Stored data entries
*** Begin section ***

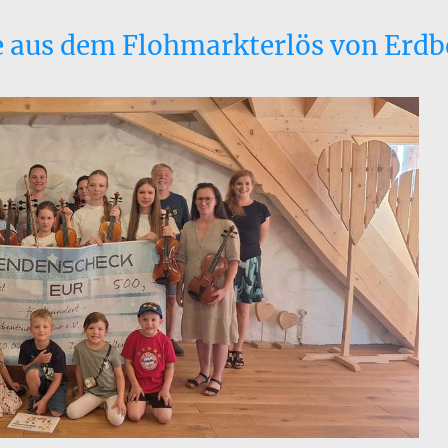
 aus dem Flohmarkterlös von Erdb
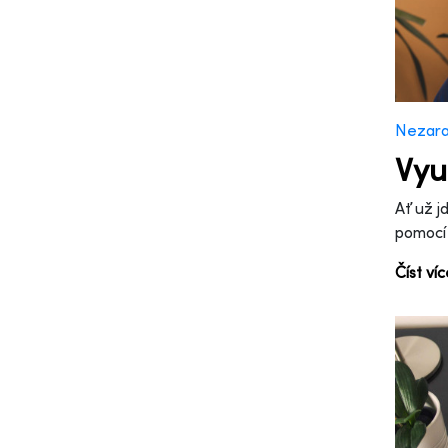
Nezar
Vyu
Ať už j
pomocí 
Číst ví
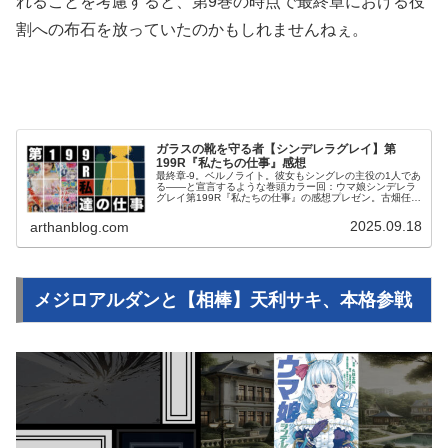
れることを考慮すると、第9巻の時点で最終章における役
割への布石を放っていたのかもしれませんねぇ。
ガラスの靴を守る者【シンデレラグレイ】第
199R『私たちの仕事』感想
最終章-9。ベルノライト。彼女もシングレの主役の1人であ
る――と宣言するような巻頭カラー回：ウマ娘シンデレラ
グレイ第199R『私たちの仕事』の感想プレゼン。古畑任三
郎エミュでお送りします
2025.09.18
arthanblog.com
メジロアルダンと【相棒】天利サキ、本格参戦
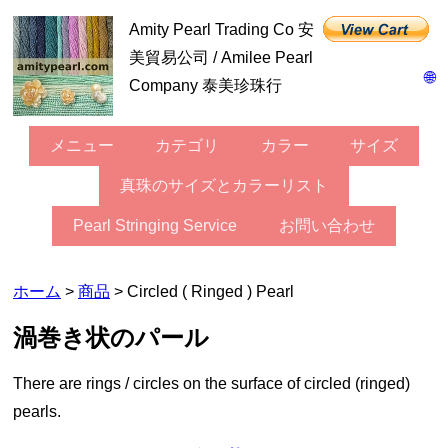
Amity Pearl Trading Co 安
美貿易公司 / Amilee Pearl
🌐
Company 泰美珍珠行
メニュー
カテゴリ
カラー
サイズ
真珠のサイズとカラーリスト
Pearl Stringing Service
お問い合わせ
ホーム
>
商品
> Circled ( Ringed ) Pearl
渦巻き状のパール
There are rings / circles on the surface of circled (ringed)
pearls.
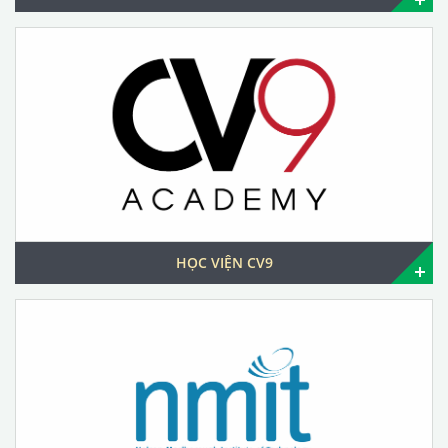
HỌC VIỆN CV9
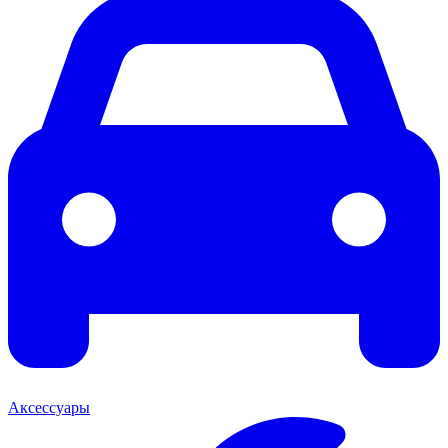
Аксессуары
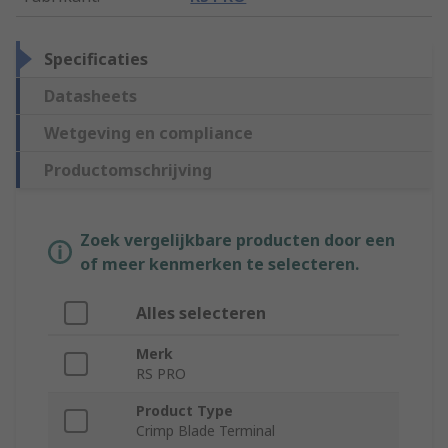
Specificaties
Datasheets
Wetgeving en compliance
Productomschrijving
Zoek vergelijkbare producten door een
of meer kenmerken te selecteren.
Alles selecteren
Merk
RS PRO
Product Type
Crimp Blade Terminal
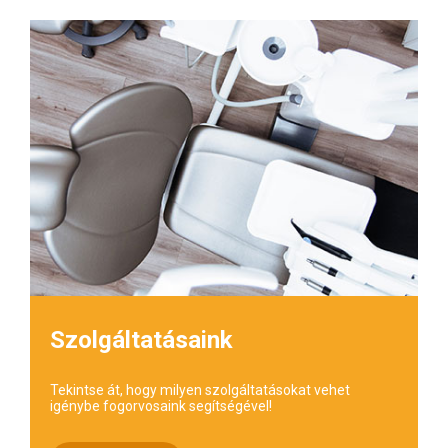
Szolgáltatásaink
Tekintse át, hogy milyen szolgáltatásokat vehet
igénybe fogorvosaink segítségével!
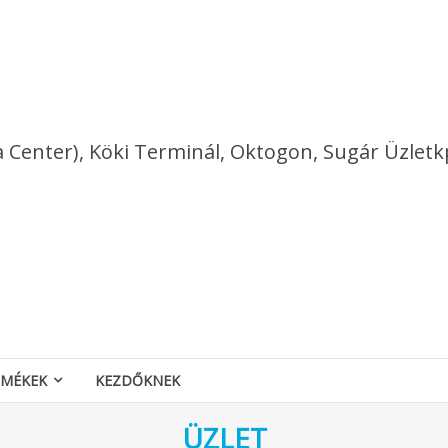
a Center), Köki Terminál, Oktogon, Sugár Üzletk
RMÉKEK
KEZDŐKNEK
ÜZLET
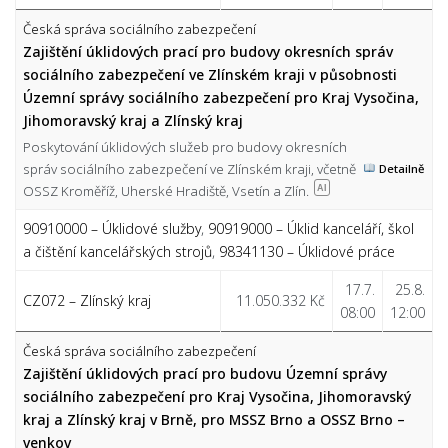
Česká správa sociálního zabezpečení
Zajištění úklidových prací pro budovy okresních správ
sociálního zabezpečení ve Zlínském kraji v působnosti
Územní správy sociálního zabezpečení pro Kraj Vysočina,
Jihomoravský kraj a Zlínský kraj
Poskytování úklidových služeb pro budovy okresních
správ sociálního zabezpečení ve Zlínském kraji, včetně
Detailně
OSSZ Kroměříž, Uherské Hradiště, Vsetín a Zlín.
AI
90910000 – Úklidové služby
,
90919000 – Úklid kanceláří, škol
a čištění kancelářských strojů
,
98341130 – Úklidové práce
17.7.
25.8.
CZ072 – Zlínský kraj
11.050.332 Kč
08:00
12:00
Česká správa sociálního zabezpečení
Zajištění úklidových prací pro budovu Územní správy
sociálního zabezpečení pro Kraj Vysočina, Jihomoravský
kraj a Zlínský kraj v Brně, pro MSSZ Brno a OSSZ Brno –
venkov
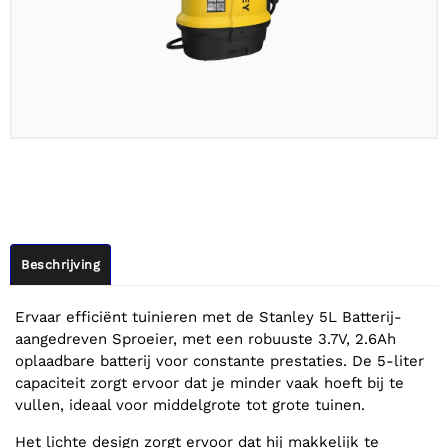
Beschrijving
Ervaar efficiënt tuinieren met de Stanley 5L Batterij-
aangedreven Sproeier, met een robuuste 3.7V, 2.6Ah
oplaadbare batterij voor constante prestaties. De 5-liter
capaciteit zorgt ervoor dat je minder vaak hoeft bij te
vullen, ideaal voor middelgrote tot grote tuinen.
Het lichte design zorgt ervoor dat hij makkelijk te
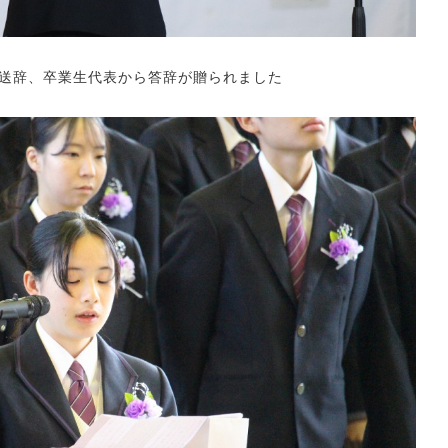
送辞、卒業生代表から答辞が贈られました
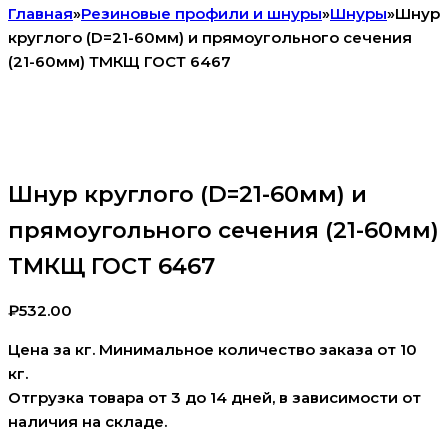
Главная
»
Резиновые профили и шнуры
»
Шнуры
»
Шнур
круглого (D=21-60мм) и прямоугольного сечения
(21-60мм) ТМКЩ ГОСТ 6467
Шнур круглого (D=21-60мм) и
прямоугольного сечения (21-60мм)
ТМКЩ ГОСТ 6467
₽
532.00
Цена за кг. Минимальное количество заказа от 10
кг.
Отгрузка товара от 3 до 14 дней, в зависимости от
наличия на складе.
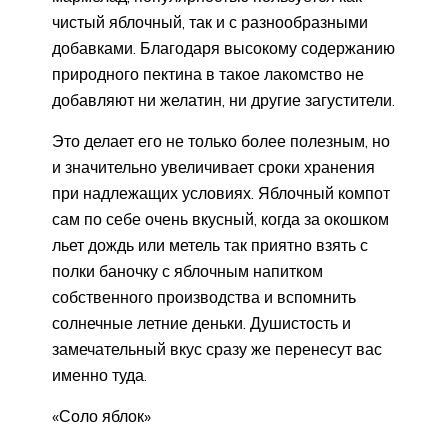
чистый яблочный, так и с разнообразными
добавками. Благодаря высокому содержанию
природного пектина в такое лакомство не
добавляют ни желатин, ни другие загустители.
Это делает его не только более полезным, но
и значительно увеличивает сроки хранения
при надлежащих условиях. Яблочный компот
сам по себе очень вкусный, когда за окошком
льет дождь или метель так приятно взять с
полки баночку с яблочным напитком
собственного производства и вспомнить
солнечные летние деньки. Душистость и
замечательный вкус сразу же перенесут вас
именно туда.
«Соло яблок»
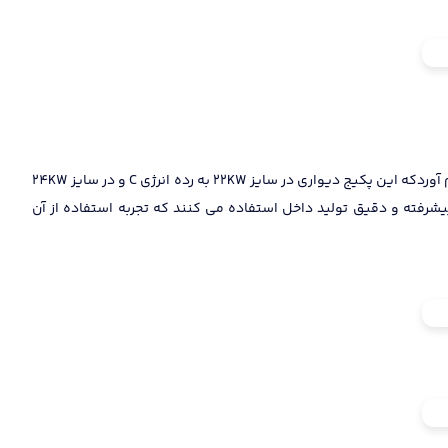
شیر گار پکیج بی تا از معروفترین و بهترین تامین کننده چینی به نام بویلر زون تهیه شده که در کنار عملکرد بسیار دقیق خود توانسته شرایطی را فراهم آوردکه این پکیج دیواری در سایز 22KW به رده انرژی C و در سایز 24KW
 نیز از سیستم مشعل بسیار پیشرفته و دقیق تولید داخل استفاده می کنند که تجربه استفاده از آن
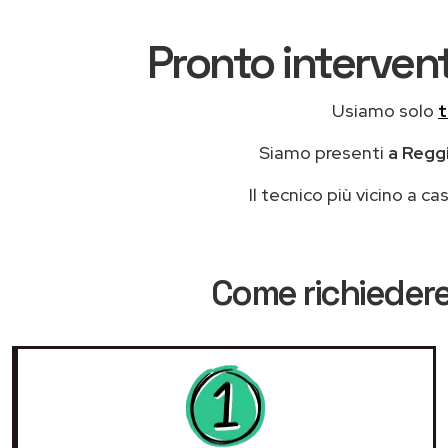
Pronto intervent
Usiamo solo
t
Siamo presenti
a Reggi
Il tecnico più vicino a 
Come richiedere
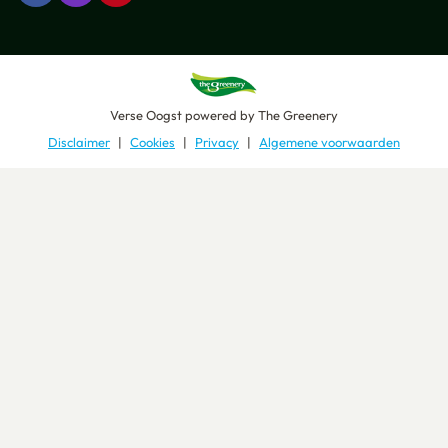
Verse Oogst
powered by
The Greenery
Disclaimer
Cookies
Privacy
Algemene voorwaarden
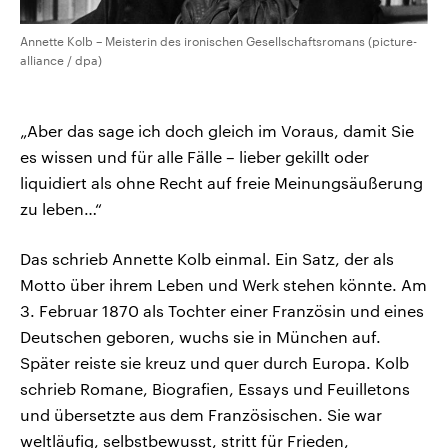
Annette Kolb – Meisterin des ironischen Gesellschaftsromans (picture-
alliance / dpa)
„Aber das sage ich doch gleich im Voraus, damit Sie
es wissen und für alle Fälle – lieber gekillt oder
liquidiert als ohne Recht auf freie Meinungsäußerung
zu leben…“
Das schrieb Annette Kolb einmal. Ein Satz, der als
Motto über ihrem Leben und Werk stehen könnte. Am
3. Februar 1870 als Tochter einer Französin und eines
Deutschen geboren, wuchs sie in München auf.
Später reiste sie kreuz und quer durch Europa. Kolb
schrieb Romane, Biografien, Essays und Feuilletons
und übersetzte aus dem Französischen. Sie war
weltläufig, selbstbewusst, stritt für Frieden,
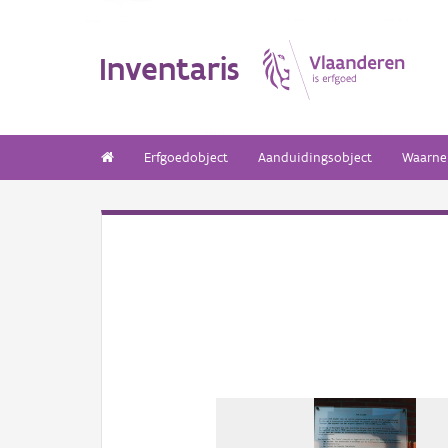
Inventaris
Erfgoedobject
Aanduidingsobject
Waarne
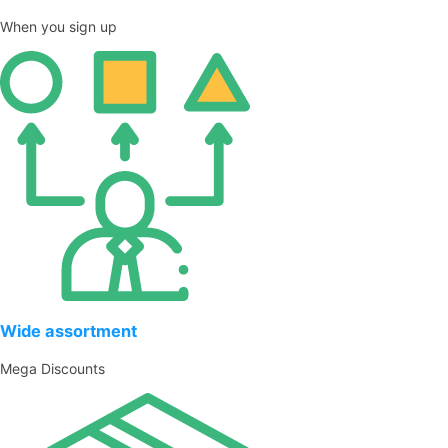
When you sign up
Wide assortment
Mega Discounts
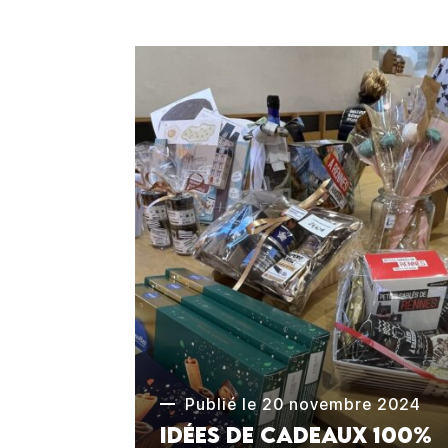
Publié le 20 novembre 2024
Idées de cadeaux 100%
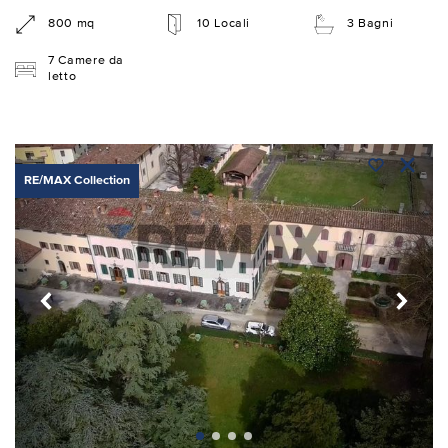
800 mq
10 Locali
3 Bagni
7 Camere da
letto
RE/MAX Collection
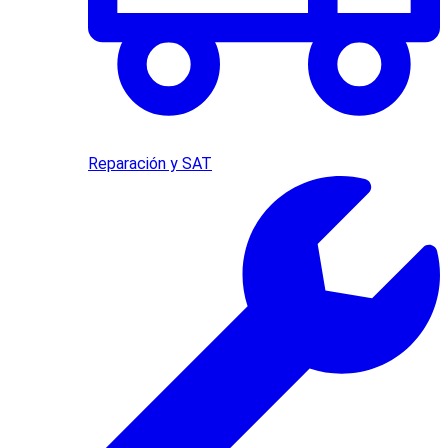
Reparación y SAT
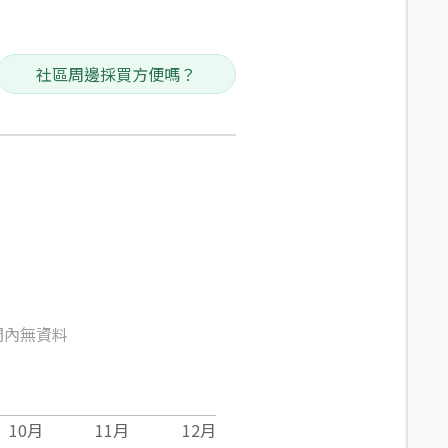
社區周邊採買方便嗎？
間內無資料
10
月
11
月
12
月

*** End section ***

[Problem description]: Filter the records down to the lines that contain the string "Jihomoravský", and copy those lines.

[Result below]:
Jihomoravský kraj a Zlínský kraj
sociálního zabezpečení pro Kraj Vysočina, Jihomoravský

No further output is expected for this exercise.